Primary Sources
In all of your Humanities courses, you will be expected to understand what primary sources are, how to evaluate appropriate primary sources, and how to write based upon your analysis of primary sources.
PRIMARY SOURCES: ANALYSIS GUIDE
It is one thing to say primary sources are important and their context needs to be
considered, but how does one put this into practice? This analysis guide can be applied
to most varieties of primary sources to help find the deeper significance.
1. Identify the Source:
--What kind of source is it?
--What biases might it have?
--What limitations might it have?
2. Creation or Authorship:
--Who created it?
--How is the creator related to the period/event you are examining?
--What is the background of the author or creator (i.e. age, class, education, location,
etc.)?
--How might these personal factors affect the author or creator’s view and message?
3. Purpose and Meaning:
--Why do you think this source was written or created?

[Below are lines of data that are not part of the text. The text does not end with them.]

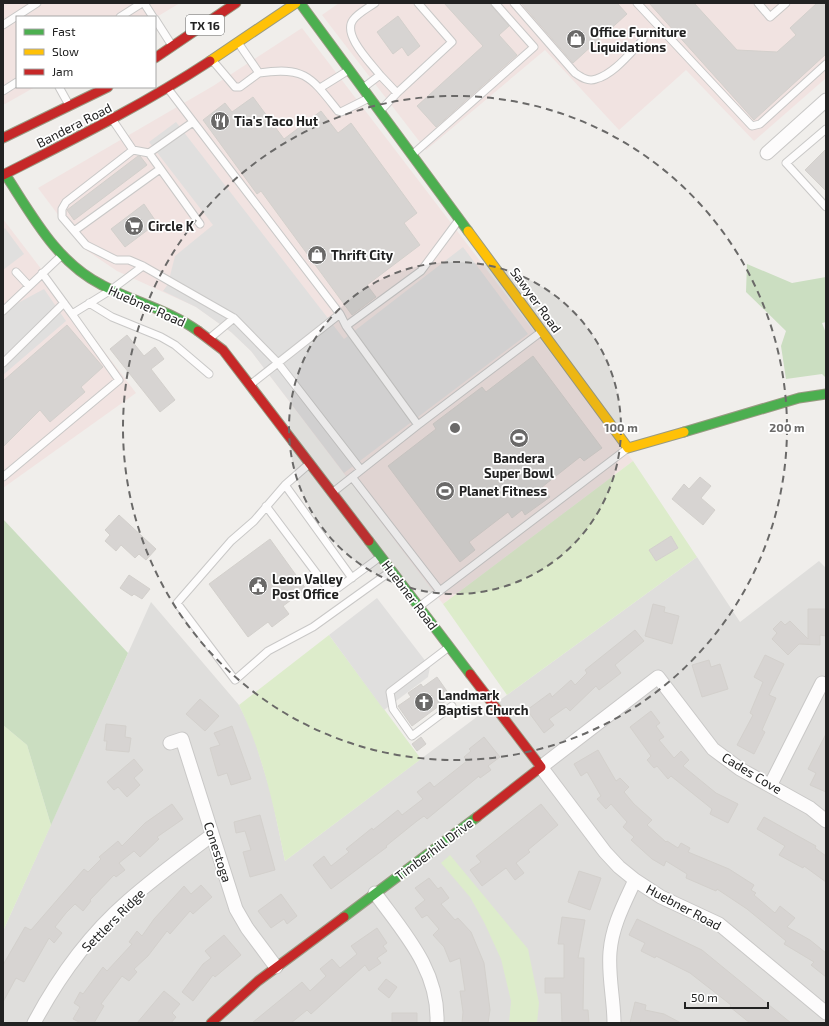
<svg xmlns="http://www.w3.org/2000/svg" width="829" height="1026" viewBox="0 0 829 1026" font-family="'Exo 2',sans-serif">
  <rect width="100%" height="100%" fill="#f0eeeb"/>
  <path fill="#dfdedc" d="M697,557L740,622L819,561L826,568V1023H3V931L151,602L239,705L252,731L271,793L285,861L478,716Z"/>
  <path fill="#f1e3e1" d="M3,3H180L155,18L17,17V87H35L5,104H3Z
    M339,3H826V78L754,141L686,70L619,130L545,50L426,150L322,15Z
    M302,28L633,461L443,604L251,351L231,332L196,307L117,271L83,248L38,188L213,86Z
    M3,219L136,393L3,488Z"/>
  <path fill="#ddeccb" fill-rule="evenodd" d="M633,461L697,557L507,695L443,604ZM671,536L678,548L656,561L649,550Z
    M329,635L421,759L285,861C274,807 263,754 239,705Z
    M3,725L27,745L51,825L3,931Z
    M450,855L528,949L539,1003L537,1023H509L511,1001L501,959L484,922L470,897L441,863Z"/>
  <path fill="#cbdec1" d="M747,264L792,283L826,277V322L822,323L826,333V378L822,374L786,379L781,346L786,331L746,292Z
    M3,519L128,653L51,825L27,745L3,725Z"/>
  <path fill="#e0dfde" d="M176,122L344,339L463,247L528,334L344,473L251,351L231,332L196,307L163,291L168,284L175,256L213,225L149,142Z
    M5,228L24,254L3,270V230Z
    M44,289L66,321L3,375V311Z
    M377,598L430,667L428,677L384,710L329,635Z"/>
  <path fill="#d7d4d2" stroke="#d3d0cc" d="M444,3H489L509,26L499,35L517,55L436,127L417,106L483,46Z
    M521,3H617L627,14L573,63Z
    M649,3H694L737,50L777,52L796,35L790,28L817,3H826V54L754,120Z
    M398,16L420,46L408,56L402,47L393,54L377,32Z
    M253,97L284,139L321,111L338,133L351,123L417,213L404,223L420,245L367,285L376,297L352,315L261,191L257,194L203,120L225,103L232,112Z
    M826,149V191L805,170Z
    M138,156H140L147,165L74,220L67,210Z
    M144,204L157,223L125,247L111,229Z
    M67,325L103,367L81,387L85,392L50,422L40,410L3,447V381Z
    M127,335L144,356L155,347L164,359L151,369L175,400L160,412L110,349Z
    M533,356L602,448L584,461L580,457L542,487L550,497L525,515L522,510L512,518L508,512L469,542L475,550L460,562L388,466L436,429L433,424L482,387L486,392Z
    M700,477L711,486L701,498L715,510L703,525L672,499L684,484L689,489Z
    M119,515L156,549L146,560L139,554L135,558L121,545L116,551L105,541L110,535L105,530Z
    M671,536L678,548L656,561L649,550Z
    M270,539L306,589L283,606L289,614L272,627L268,622L248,637L209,584Z
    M129,575L150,589L142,599L134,594L132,596L120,588Z
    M653,604L665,607L664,612L679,616L672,644L645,636Z
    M808,609H826V636L820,635V645L799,644L788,655L772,639L777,633L773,629L781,621L785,625L790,621L808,639Z
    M635,630L644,641L615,665L621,673L599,690L596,686L570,711L566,707L549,719L554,725L544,733L527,710L550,693L552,697L571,680L575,685L587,673L585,670Z
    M765,655L784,664L769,695L776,698L762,730L765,732L754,754L737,745L753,715L750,713L763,682L754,677Z
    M709,660L711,667L720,664L728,689L702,697L692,665Z
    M437,677L451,697L412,726L398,706L411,697L408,693L421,684L423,687Z
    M200,699L219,716L205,731L186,714Z
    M651,711L660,723L656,726L664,737L659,740L674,758L681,751L689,760L683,766L716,793L738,804L728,823L710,814L712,809L671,776L668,779L657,766L654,768L647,760L651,756L630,727Z
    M106,724L126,726L125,737L131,738L129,752L106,750L107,741H104Z
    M232,726L251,779L231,785L227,773L218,776L210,748L220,745L214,733Z
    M826,734V792L810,785L816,773L808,769Z
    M421,737L426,744L417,751L412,744Z
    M484,737L500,757L488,766L491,770L480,778L479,776L427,819L424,816L417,821L386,846L387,847L331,889L313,865L324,856L331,866L349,852L346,849L372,828L373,830L398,810L402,815L423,799L417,792L430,782L434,787L467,761L464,757L471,751L469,749Z
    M598,750L616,781L620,778L629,787L624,792L634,804L652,820L647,825L666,842L667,841L678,848L681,843L690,848L688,852L729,869L754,885L751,890L756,893L754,895L775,913L780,906L795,918L787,927L810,940L826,953V977L811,965L814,962L784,944L786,941L747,909L717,889L716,891L686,878L687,874L666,861L664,866L652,859L631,840L634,837L623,827L627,822L611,804L606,809L597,799L601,796L587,772L581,776L574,764Z
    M134,759L143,770L134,778L140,785L127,797L118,787L114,790L107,782Z
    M172,804L183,819L157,837L159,839L140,857L134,851L119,863L125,870L116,877L114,875L90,900L91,901L83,911L75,904L66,913L55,927L62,933L54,943L49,938L24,982L16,978L3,1002V965L25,927L31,930L84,869L88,872L101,859L99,857L118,841L122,846L145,823Z
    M541,804L558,825L528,850L530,852L516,863L524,873L515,880L506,868L482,886L470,870L481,862L476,856Z
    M260,815L275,870L250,877L243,852L251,850L245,831L236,833L234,822Z
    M764,817L816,846L815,848L826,856V882L804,866L803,868L779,855L785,846L757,829Z
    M579,871L601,878L590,910L568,902Z
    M429,878L438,889L441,887L449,898L441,904L455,920L458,918L471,932L484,963L490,1010L488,1023H462L463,1012L460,991H465L460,958L450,962L444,947L433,935L439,929L427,915L422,918L415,908L425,900L415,888Z
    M201,885L212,897L193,914L190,911L170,934L167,931L148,956L134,969L137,972L129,981L122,976L101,1004L104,1006L94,1023H81L73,1019L80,1007L74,1003L80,992L83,994L103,967L107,971L132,944L129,942L137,931L142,936L154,919L184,886L191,894Z
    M281,894L297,916L287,924L284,919L271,928L258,911Z
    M562,917L585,920L578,958H584L583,1010H588L589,1023H562L561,993H545V978H564V944H558Z
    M637,919L702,950L791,1023H750L730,1007L731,1005L690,973L656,956L655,958L641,951L645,943L629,935Z
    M377,928L387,943L383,946L387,951L377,958L381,963L369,971L365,965L311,1014L307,1010L291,1023H252L302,982L310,991L326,976L320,969L332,959L340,968L357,954L351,946Z
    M224,935L241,955L215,977L213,975L193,1001L182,992L203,964L211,958L205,951Z
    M386,979L397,987L389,998L378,989Z
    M164,991L180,1004L172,1013L176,1017L171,1023H137Z
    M635,1002L646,1005L645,1010L664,1014L681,1023H630Z
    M392,1013H417V1023H392Z"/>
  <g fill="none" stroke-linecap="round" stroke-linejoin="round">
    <defs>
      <path id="lane" d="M144,3L153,17
        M375,3C368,8 358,13 353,20C342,35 371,63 380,75
        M514,3L575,73C581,77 588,82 596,79C614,74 630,53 643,40
        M637,3L752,126L760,124L826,64
        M758,3L770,17L786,3
        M120,17L142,3
        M155,19L171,44
        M3,25L37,3
        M213,61L235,87H240L259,73L239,44
        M259,73C305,66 311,77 338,111L341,112L369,98
        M59,87L69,105
        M320,88L349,70
        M363,88L380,75L397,93L452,42L418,3
        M169,90L340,314L250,385
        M3,91L17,82
        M381,110L397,93
        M114,122L133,150L149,153L193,122
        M826,129L786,163L826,207
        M133,150L66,202L62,209V217L86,245L116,260H129L143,266L234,318L278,363L361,470
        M149,153L200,224
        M413,154L534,47L495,3
        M74,231L160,169
        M16,272L29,286
        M42,273L72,314
        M89,303L112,317L161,337L175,345L209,374
        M3,311L61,256
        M346,326L421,271L458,221
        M210,338L234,318
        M3,363L64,303
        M418,425L541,332
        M309,464L285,485L254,521L231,541L177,603L235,680L268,651L313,627L391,571
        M3,477L119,380L72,314L111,290L143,266
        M352,477L440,591
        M285,485L352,578
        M332,493L418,425L346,326L340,314
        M266,506L329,590L334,591L380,557
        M420,606L628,448
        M449,647L390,692L393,709L412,736L452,706"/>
      <path id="street" d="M767,153L826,100
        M170,743L182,739L236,909L247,928L276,967
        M771,784L822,683
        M826,821L810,808L740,769L713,749L658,677L541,767L605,852L619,867L635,880L661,897L719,924L826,1013
        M375,893C404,933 439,970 437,1023
        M34,1023C58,978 90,934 128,901C155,877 184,856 212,835
        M614,1023C614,1000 608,976 610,952C612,926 624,904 635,880"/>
      <path id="fast" d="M300,3L468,231
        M5,174C32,215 56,262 102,285C134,302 169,310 198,331
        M684,432L799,398L826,394
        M369,541L470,674
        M344,917L477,817"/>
      <path id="slow" d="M210,61L296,3
        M468,231L628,448L684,432"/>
      <path id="jam" d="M155,58L236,3
        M3,138L108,87
        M3,175C74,139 143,105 210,61
        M198,331L223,350L369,541
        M470,674L541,767L477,817
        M211,1023L258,981L344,917"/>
    </defs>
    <use href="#lane" stroke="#c9c8c7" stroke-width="9"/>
    <use href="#street" stroke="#c9c8c7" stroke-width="15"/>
    <use href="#fast" stroke="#999a82" stroke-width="11"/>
    <use href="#slow" stroke="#999a82" stroke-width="11"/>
    <use href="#jam" stroke="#999a82" stroke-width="11"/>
    <use href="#lane" stroke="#fdfcfc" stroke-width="7"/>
    <use href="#street" stroke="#fdfcfc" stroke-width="13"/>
    <use href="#fast" stroke="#4caf50" stroke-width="9"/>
    <use href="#slow" stroke="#ffc107" stroke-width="9"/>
    <use href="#jam" stroke="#c62828" stroke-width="9"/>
  </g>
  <circle cx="455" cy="428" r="166" fill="#6a6968" fill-opacity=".12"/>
  <g fill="none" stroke="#6a6968" stroke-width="2" stroke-dasharray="7 5">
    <circle cx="455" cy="428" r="166"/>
    <circle cx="455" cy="428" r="332"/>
  </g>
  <defs>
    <symbol id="shop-disc" viewBox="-11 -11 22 22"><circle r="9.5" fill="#6a6968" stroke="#fff"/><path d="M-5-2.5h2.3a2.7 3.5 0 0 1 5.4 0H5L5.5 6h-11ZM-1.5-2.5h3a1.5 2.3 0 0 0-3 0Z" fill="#fff"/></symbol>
    <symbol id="restaurant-disc" viewBox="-11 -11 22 22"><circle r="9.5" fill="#6a6968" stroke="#fff"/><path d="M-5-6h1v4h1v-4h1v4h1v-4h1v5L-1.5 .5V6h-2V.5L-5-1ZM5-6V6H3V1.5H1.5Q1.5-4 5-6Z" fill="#fff"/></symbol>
    <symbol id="supermarket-disc" viewBox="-11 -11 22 22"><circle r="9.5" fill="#6a6968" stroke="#fff"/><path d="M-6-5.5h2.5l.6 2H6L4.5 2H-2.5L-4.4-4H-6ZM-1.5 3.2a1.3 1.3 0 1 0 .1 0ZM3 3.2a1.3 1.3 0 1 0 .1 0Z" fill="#fff"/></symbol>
    <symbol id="stadium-disc" viewBox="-11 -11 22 22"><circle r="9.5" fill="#6a6968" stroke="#fff"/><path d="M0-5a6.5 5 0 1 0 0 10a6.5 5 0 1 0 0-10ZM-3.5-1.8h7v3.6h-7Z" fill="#fff"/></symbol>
    <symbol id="civic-disc" viewBox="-11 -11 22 22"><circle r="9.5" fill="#6a6968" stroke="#fff"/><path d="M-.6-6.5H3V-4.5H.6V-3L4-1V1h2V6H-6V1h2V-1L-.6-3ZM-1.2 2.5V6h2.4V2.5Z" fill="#fff"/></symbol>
    <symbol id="church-disc" viewBox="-11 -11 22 22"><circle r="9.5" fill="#6a6968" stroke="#fff"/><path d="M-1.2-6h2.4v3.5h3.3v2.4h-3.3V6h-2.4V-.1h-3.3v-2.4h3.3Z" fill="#fff"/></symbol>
  </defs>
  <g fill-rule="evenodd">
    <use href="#shop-disc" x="565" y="28" width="22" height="22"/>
    <use href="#restaurant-disc" x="209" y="110" width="22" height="22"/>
    <use href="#supermarket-disc" x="123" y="215" width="22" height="22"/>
    <use href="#shop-disc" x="306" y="244" width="22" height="22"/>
    <use href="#stadium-disc" x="508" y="427" width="22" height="22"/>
    <use href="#stadium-disc" x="434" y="480" width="22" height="22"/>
    <use href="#civic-disc" x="247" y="575" width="22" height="22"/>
    <use href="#church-disc" x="413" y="691" width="22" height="22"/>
  </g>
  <g text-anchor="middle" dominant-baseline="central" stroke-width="3.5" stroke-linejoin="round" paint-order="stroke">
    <rect fill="#fff" stroke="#646464" stroke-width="1" x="186" y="15" width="38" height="20" rx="3"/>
    <g font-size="12" font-weight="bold" fill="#222">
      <text x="205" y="25">TX 16</text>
    </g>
    <g font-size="13" font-weight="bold" fill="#222" stroke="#fff" text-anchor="start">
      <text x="590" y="32">Office Furniture<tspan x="590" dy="15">Liquidations</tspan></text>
      <text x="234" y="121">Tia's Taco Hut</text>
      <text x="148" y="226">Circle K</text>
      <text x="331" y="255">Thrift City</text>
      <text x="519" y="458" text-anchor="middle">Bandera<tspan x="519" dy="15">Super Bowl</tspan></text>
      <text x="459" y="491">Planet Fitness</text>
      <text x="272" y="579">Leon Valley<tspan x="272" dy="15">Post Office</tspan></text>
      <text x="438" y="695">Landmark<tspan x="438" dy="15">Baptist Church</tspan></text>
    </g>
    <g font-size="13" fill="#222" stroke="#fff">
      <text transform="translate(74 125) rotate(-27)">Bandera Road</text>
      <text transform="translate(536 300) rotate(54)">Sawyer Road</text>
      <text transform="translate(147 306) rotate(24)">Huebner Road</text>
      <text transform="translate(410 595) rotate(53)">Huebner Road</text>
      <text transform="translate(752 773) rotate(31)">Cades Cove</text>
      <text transform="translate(434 849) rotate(-37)">Timberhill Drive</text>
      <text transform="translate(218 852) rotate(72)">Conestoga</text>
      <text transform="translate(684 907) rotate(28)">Huebner Road</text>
      <text transform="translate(113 920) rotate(-45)">Settlers Ridge</text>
    </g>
  </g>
  <circle cx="455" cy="428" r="6" fill="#6a6968" stroke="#fff" stroke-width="2"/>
  <g font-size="12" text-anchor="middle" font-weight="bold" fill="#6a6968" stroke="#fff" stroke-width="3.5" stroke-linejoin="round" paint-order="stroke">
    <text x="621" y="432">100 m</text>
    <text x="787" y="432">200 m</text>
  </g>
  <rect width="829" height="1026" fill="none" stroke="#222222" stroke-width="8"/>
  <rect x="16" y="16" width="140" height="72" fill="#ffffff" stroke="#a7a7a7"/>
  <rect x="24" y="29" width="20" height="6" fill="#4caf50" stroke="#a7a7a7"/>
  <text x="52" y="36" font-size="12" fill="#222222">Fast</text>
  <rect x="24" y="49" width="20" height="6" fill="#ffc107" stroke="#a7a7a7"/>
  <text x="52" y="56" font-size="12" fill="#222222">Slow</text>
  <rect x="24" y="69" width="20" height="6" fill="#c62828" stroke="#a7a7a7"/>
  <text x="52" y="76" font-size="12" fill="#222222">Jam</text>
  <path d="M685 1002v6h83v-6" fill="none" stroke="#222222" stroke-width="2"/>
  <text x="691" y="1002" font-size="12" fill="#222222" stroke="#ffffff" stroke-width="3" paint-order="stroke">50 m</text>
</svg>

--Was it private, shared by a small group, or meant to be public?
--Why did this author or creator choose this style of writing or expression?
--How is this choice of style related to the message?
--Did the creator or author choose a specific event or a broader focus (i.e. a battle
versus a war)? Why do you think they chose this?
4. Supporting Evidence and Academic Grounding
--Are there any other sources that validate or support your opinions and conclusions?
--Are there any other sources available to verify questionable aspects of the primary
source?
--How do your theories fit into the overall scholarship of the subject?